Word for word, transcribe all of the records.

Source data:
┌────────
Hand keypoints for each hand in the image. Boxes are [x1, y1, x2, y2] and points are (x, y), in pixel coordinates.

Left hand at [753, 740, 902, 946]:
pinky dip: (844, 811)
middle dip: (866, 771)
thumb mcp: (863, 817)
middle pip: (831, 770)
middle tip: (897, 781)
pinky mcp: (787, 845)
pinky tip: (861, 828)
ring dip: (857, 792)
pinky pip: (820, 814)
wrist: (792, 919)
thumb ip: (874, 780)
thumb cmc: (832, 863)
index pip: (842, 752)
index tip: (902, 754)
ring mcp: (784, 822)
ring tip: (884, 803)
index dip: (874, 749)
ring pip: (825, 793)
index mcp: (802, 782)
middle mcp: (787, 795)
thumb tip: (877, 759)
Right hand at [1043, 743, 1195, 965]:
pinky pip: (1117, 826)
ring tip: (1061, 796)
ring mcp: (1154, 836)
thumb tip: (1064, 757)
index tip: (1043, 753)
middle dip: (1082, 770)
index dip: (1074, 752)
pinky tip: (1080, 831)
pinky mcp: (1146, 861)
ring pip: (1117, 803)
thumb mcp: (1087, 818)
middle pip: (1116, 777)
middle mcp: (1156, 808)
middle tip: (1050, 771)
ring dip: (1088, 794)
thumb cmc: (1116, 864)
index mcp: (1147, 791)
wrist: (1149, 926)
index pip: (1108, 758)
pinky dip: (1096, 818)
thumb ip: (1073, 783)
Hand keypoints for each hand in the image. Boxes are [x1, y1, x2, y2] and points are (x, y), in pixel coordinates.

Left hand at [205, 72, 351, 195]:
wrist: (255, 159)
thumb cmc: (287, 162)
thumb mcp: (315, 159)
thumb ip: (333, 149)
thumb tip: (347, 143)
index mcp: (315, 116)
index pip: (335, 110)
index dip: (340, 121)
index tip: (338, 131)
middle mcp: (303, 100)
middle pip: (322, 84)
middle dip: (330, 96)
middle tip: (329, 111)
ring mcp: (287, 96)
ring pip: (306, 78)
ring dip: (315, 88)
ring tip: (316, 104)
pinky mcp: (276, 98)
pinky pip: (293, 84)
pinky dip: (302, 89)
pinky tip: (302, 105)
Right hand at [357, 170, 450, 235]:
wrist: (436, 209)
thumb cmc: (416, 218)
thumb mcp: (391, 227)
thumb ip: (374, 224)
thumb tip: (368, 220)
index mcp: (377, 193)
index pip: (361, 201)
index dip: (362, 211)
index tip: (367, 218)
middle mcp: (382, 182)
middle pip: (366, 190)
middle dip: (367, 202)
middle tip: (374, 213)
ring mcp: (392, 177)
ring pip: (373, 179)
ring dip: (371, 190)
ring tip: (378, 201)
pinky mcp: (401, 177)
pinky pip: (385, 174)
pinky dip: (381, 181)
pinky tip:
└────────
**TASK OUTPUT**:
Hand keypoints for each hand in the image. Boxes are [x1, y1, x2, y2] and points are (x, y), in pixel coordinates.

Left hand at [753, 740, 902, 946]:
pinky dip: (844, 811)
middle dip: (866, 771)
thumb mcp: (863, 817)
middle pip: (831, 770)
middle tip: (897, 781)
pinky mcp: (787, 845)
pinky tip: (861, 828)
ring dip: (857, 792)
pinky pip: (820, 814)
wrist: (792, 919)
thumb ip: (874, 780)
thumb cmc: (832, 863)
index pip: (842, 752)
index tip: (902, 754)
ring mcp: (784, 822)
ring tip: (884, 803)
index dip: (874, 749)
ring pip: (825, 793)
index mcp: (802, 782)
middle mcp: (787, 795)
thumb tip: (877, 759)
Right hand at [1043, 743, 1195, 965]:
pinky pip: (1117, 826)
ring tip: (1061, 796)
ring mcp: (1154, 836)
thumb tip: (1064, 757)
index tip: (1043, 753)
middle dip: (1082, 770)
index dip: (1074, 752)
pinky tip: (1080, 831)
pinky mcp: (1146, 861)
ring pip: (1117, 803)
thumb mcp: (1087, 818)
middle pip: (1116, 777)
middle mcp: (1156, 808)
middle tip: (1050, 771)
ring dip: (1088, 794)
thumb cmc: (1116, 864)
index mcp: (1147, 791)
wrist: (1149, 926)
index pip: (1108, 758)
pinky dip: (1096, 818)
thumb ip: (1073, 783)
Hand keypoints for each hand in the image. Boxes are [x1, y1, x2, y2] and points are (x, y), in pixel coordinates.

Left hand at [205, 72, 351, 195]:
wrist: (255, 159)
thumb cmc: (287, 162)
thumb mcp: (315, 159)
thumb ip: (333, 149)
thumb tip: (347, 143)
index mcp: (315, 116)
index pip: (335, 110)
index dip: (340, 121)
index tip: (338, 131)
middle mcp: (303, 100)
middle pip: (322, 84)
middle dip: (330, 96)
middle tip: (329, 111)
ring mcp: (287, 96)
ring pip: (306, 78)
ring dip: (315, 88)
ring tip: (316, 104)
pinky mcp: (276, 98)
pinky pip: (293, 84)
pinky dip: (302, 89)
pinky tip: (302, 105)
Right hand at [357, 170, 450, 235]:
wrist: (436, 209)
thumb cmc: (416, 218)
thumb mcp: (391, 227)
thumb ip: (374, 224)
thumb tip: (368, 220)
index mcp: (377, 193)
index pip: (361, 201)
index dip: (362, 211)
index tip: (367, 218)
middle mcp: (382, 182)
middle pip: (366, 190)
middle dip: (367, 202)
middle tip: (374, 213)
ring mcp: (392, 177)
ring pip: (373, 179)
ring dip: (371, 190)
ring tip: (378, 201)
pinky mcp: (401, 177)
pinky pip: (385, 174)
pinky dip: (381, 181)
pinky tip:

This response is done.